An LDPC code can be represented by a sparse parity-check matrix of dimension (n–k)×n, where each parity equation involves only a few codeword bits. This structure can also be represented as a Tanner graph, a bipartite graph connecting variable nodes (bits) and check nodes (parity equations).
Decoding is performed iteratively using message passing (belief propagation), in which nodes exchange reliability information until the parity constraints are satisfied.
LDPC codes are often described by their degree distribution (n,c,p), where n is the codeword length, c is the number of variable nodes connected to each check node, and p is the number of parity checks per variable node.
LDPC codes can be viewed as compound or “graph-based” codes because the sparse parity structure acts as a set of many shallow constituent codes (accumulators) operating in parallel—an interpretation that explains their excellent iterative-decoding performance.
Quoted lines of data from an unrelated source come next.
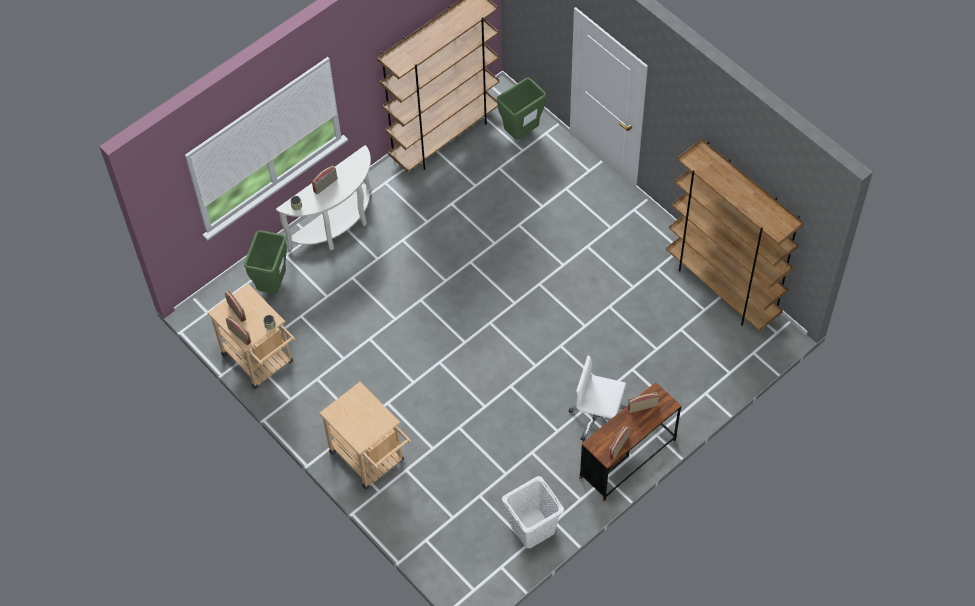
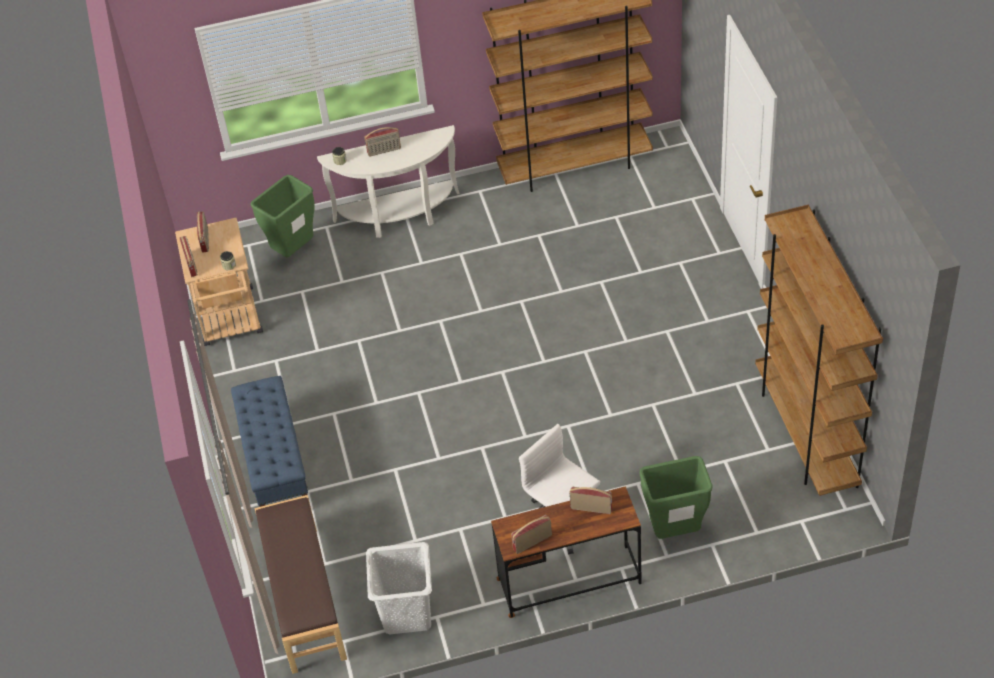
camera: 30 degrees right, 10 degrees down
beige cart [319,382,411,490] -> blue bench [231,376,310,507]
green trash can [497,78,546,140] -> green trash can moved to [639,456,713,539]
none -> brown bench [255,495,347,674]

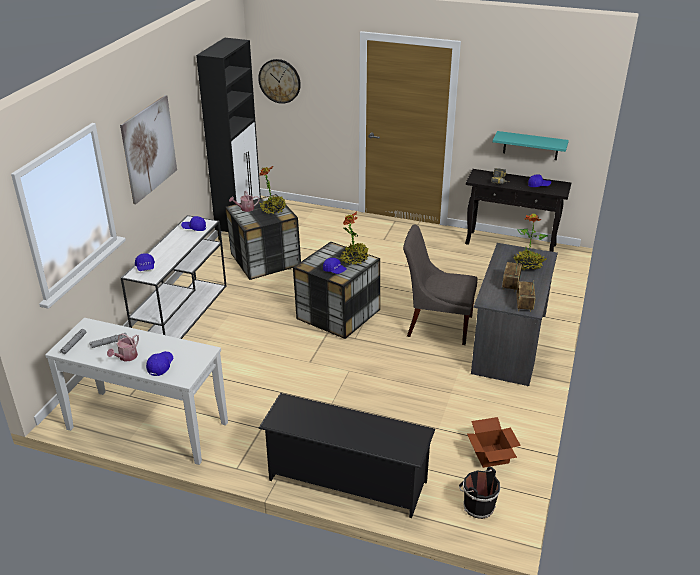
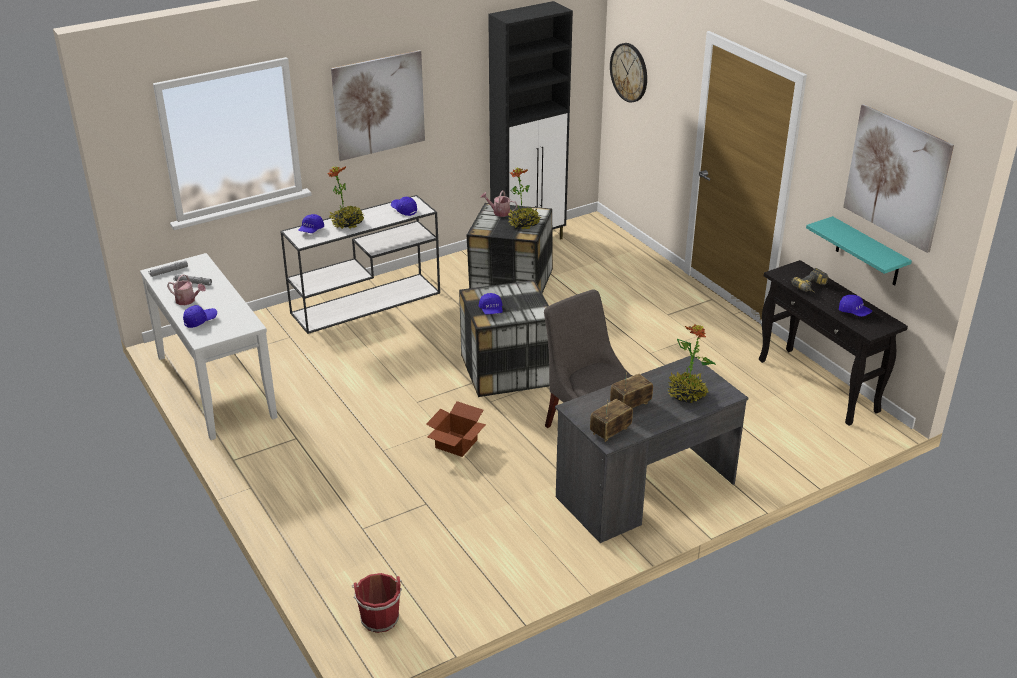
camera: 40 degrees right, 0 degrees up
watering can [107,333,139,362] -> watering can turned 135 degrees counterclockwise [167,274,206,305]
black shoe rack [258,393,435,518] -> none
potted plant [341,212,369,265] -> potted plant moved to [328,166,364,229]
black bucket [459,467,500,519] -> red bucket [351,573,402,633]
cardboard box [467,417,521,468] -> cardboard box moved to [426,401,486,457]
none -> picture [843,104,954,253]

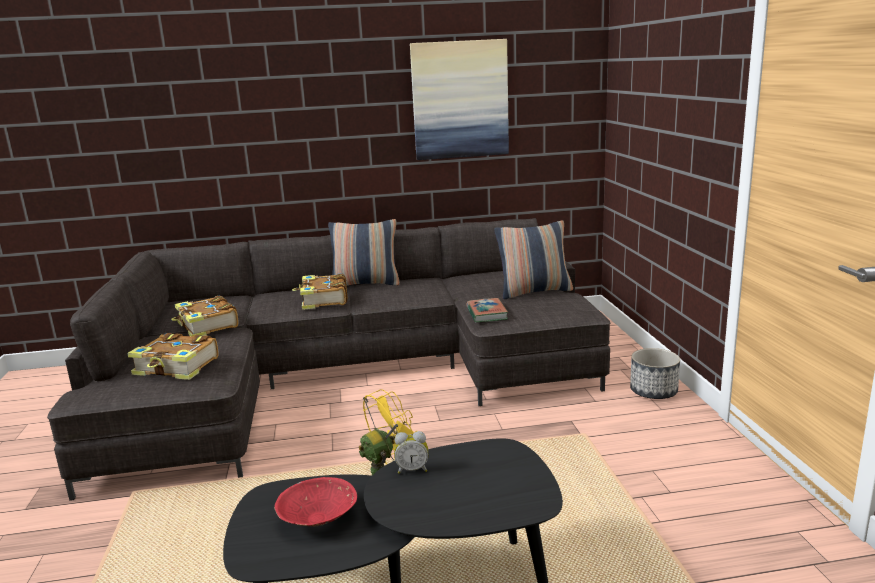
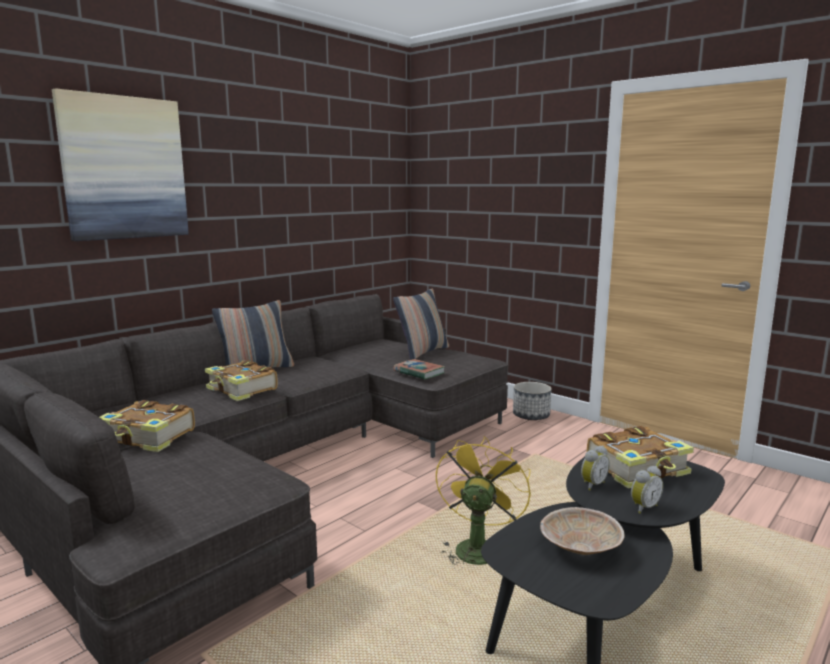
camera: 40 degrees left, 5 degrees down
book [127,333,219,380] -> book moved to [587,426,694,489]
red bowl [274,477,357,526] -> beige bowl [540,507,625,555]
picture [410,39,509,160] -> picture moved to [52,88,189,241]
none -> alarm clock [631,466,663,514]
LDPC codes offer several advantages and trade-offs relative to Turbo codes:
- Lower decoding complexity for large block sizes due to sparse message passing.
- No low-weight codewords (Turbo codes may exhibit error floors due to such codewords).
- Excellent performance at high code rates (e.g., ¾, ⅚, ⅞).
They do, however, have a number of disadvantages:
- More complex encoding for large block lengths requires matrix inversion or specialized encoders.
- Less effective than Turbo codes at very low code rates (e.g., ⅙, ⅓, ½).
- Slower than Turbo codes to converge, often requiring more than 100 iterations, although typically only 20-30.
LDPC codes now dominate modern HTS systems, such as DVB-S2/S2X and CCSDS 131.0-B-4, and are standard in 5G NR, Wi-Fi 6/7, and deep-space missions, where they operate within ≈ 1 dB of the Shannon limit.